» **Alıntı metin**
* * * * *

Yakub (as) evlâtlarına, Yusuf"u neden onlarla göndermediğini izah ederken, aslında hiç farkında olmadan onların planlarında eksik kalan bir parçayı tamamlıyordu. Bu durum İbn Ömer"den (ra) gelen rivayette şöyle anlatılmaktadır: “(Söylediğiniz sözlerle) insanlara yalan söyleme fırsatı vermeyin, yoksa yalan söylerler. Çünkü Yakub"un evlâtları, kurdun insanı yiyebileceğini bilmiyorlardı. O, "Ben onu kurt yer diye korkuyorum." diyerek onlara fırsat verince onlar da "Onu kurt yedi." dediler.”13
Yusuf"u alıp götürdüklerinde önce ona küçük ikramlarda bulundular. Ama biraz uzaklaşıp çöle vardıklarında, gizledikleri düşmanlıklarını açığa vurdular. Onu dövüp hırpalamaya başladılar. O sırada büyük kardeşleri yine, "Bana onu öldürmeyeceğinize dair söz vermiştiniz." diyerek araya girdi. Bunun üzerine gömleğini çıkarıp aldılar, Yusuf"u da oradaki bir kuyuya attılar.14
Akşam olduğunda ağlayarak gelip, yapmacık hıçkırıklar içinde, “Ey babamız! Biz yarışa girmiştik. Yusuf"u da eşyamızın yanında bırakmıştık. (Bir de ne görelim) onu kurt yemiş. Her ne kadar doğru söylesek de sen bize inanmazsın.” dediler.15 Söylediklerini ispat etmek için Yusuf"un gömleğini, kestikleri bir kuzunun kanına bulayarak16 delil olsun diye babalarına getirdiler.17 Ancak gömleği yırtmayı akıl edemediklerini fark eden Yakub (as) sessiz kalmadı.18 “Ne zamandır bu kurt böyle yumuşak huylu oldu? Yusuf"u yemiş de gömleğini yırtmamış!” 19 “Hayır! Nefisleriniz sizi aldatıp böyle bir işe sürükledi. Artık bana düşen, güzel bir sabırdır. Anlattıklarınıza karşı yardımı istenilecek de ancak Allah"tır.” dedi.20 İşte bu vakitten sonra, oğullarının sahte gözyaşlarına, Hz. Yakub"un ayrılık gözyaşları karıştı. Oğullarındaki haset, Hz. Yakub"da hasrete dönüştü. Hz. Yakub"un, Yusuf"a olan sevdası enginlere sığmasa da acısı gönlünü dağlasa da o, sabrı tercih etti. Oğullarının anlattıkları karşısında Allah"a sığınmayı seçti.

* * * * *

» **Verilen bilgiler**
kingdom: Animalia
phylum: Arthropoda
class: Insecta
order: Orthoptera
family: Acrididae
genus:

* * * * *

» **Kısa görev**
Yusuf'un kuyuya atılışını anlatan metni, tek bir harfini değiştirmeden baştan sona yeniden yazın.

» **Beklenen cevap**
Yakub (as) evlâtlarına, Yusuf"u neden onlarla göndermediğini izah ederken, aslında hiç farkında olmadan onların planlarında eksik kalan bir parçayı tamamlıyordu. Bu durum İbn Ömer"den (ra) gelen rivayette şöyle anlatılmaktadır: “(Söylediğiniz sözlerle) insanlara yalan söyleme fırsatı vermeyin, yoksa yalan söylerler. Çünkü Yakub"un evlâtları, kurdun insanı yiyebileceğini bilmiyorlardı. O, "Ben onu kurt yer diye korkuyorum." diyerek onlara fırsat verince onlar da "Onu kurt yedi." dediler.”13
Yusuf"u alıp götürdüklerinde önce ona küçük ikramlarda bulundular. Ama biraz uzaklaşıp çöle vardıklarında, gizledikleri düşmanlıklarını açığa vurdular. Onu dövüp hırpalamaya başladılar. O sırada büyük kardeşleri yine, "Bana onu öldürmeyeceğinize dair söz vermiştiniz." diyerek araya girdi. Bunun üzerine gömleğini çıkarıp aldılar, Yusuf"u da oradaki bir kuyuya attılar.14
Akşam olduğunda ağlayarak gelip, yapmacık hıçkırıklar içinde, “Ey babamız! Biz yarışa girmiştik. Yusuf"u da eşyamızın yanında bırakmıştık. (Bir de ne görelim) onu kurt yemiş. Her ne kadar doğru söylesek de sen bize inanmazsın.” dediler.15 Söylediklerini ispat etmek için Yusuf"un gömleğini, kestikleri bir kuzunun kanına bulayarak16 delil olsun diye babalarına getirdiler.17 Ancak gömleği yırtmayı akıl edemediklerini fark eden Yakub (as) sessiz kalmadı.18 “Ne zamandır bu kurt böyle yumuşak huylu oldu? Yusuf"u yemiş de gömleğini yırtmamış!” 19 “Hayır! Nefisleriniz sizi aldatıp böyle bir işe sürükledi. Artık bana düşen, güzel bir sabırdır. Anlattıklarınıza karşı yardımı istenilecek de ancak Allah"tır.” dedi.20 İşte bu vakitten sonra, oğullarının sahte gözyaşlarına, Hz. Yakub"un ayrılık gözyaşları karıştı. Oğullarındaki haset, Hz. Yakub"da hasrete dönüştü. Hz. Yakub"un, Yusuf"a olan sevdası enginlere sığmasa da acısı gönlünü dağlasa da o, sabrı tercih etti. Oğullarının anlattıkları karşısında Allah"a sığınmayı seçti.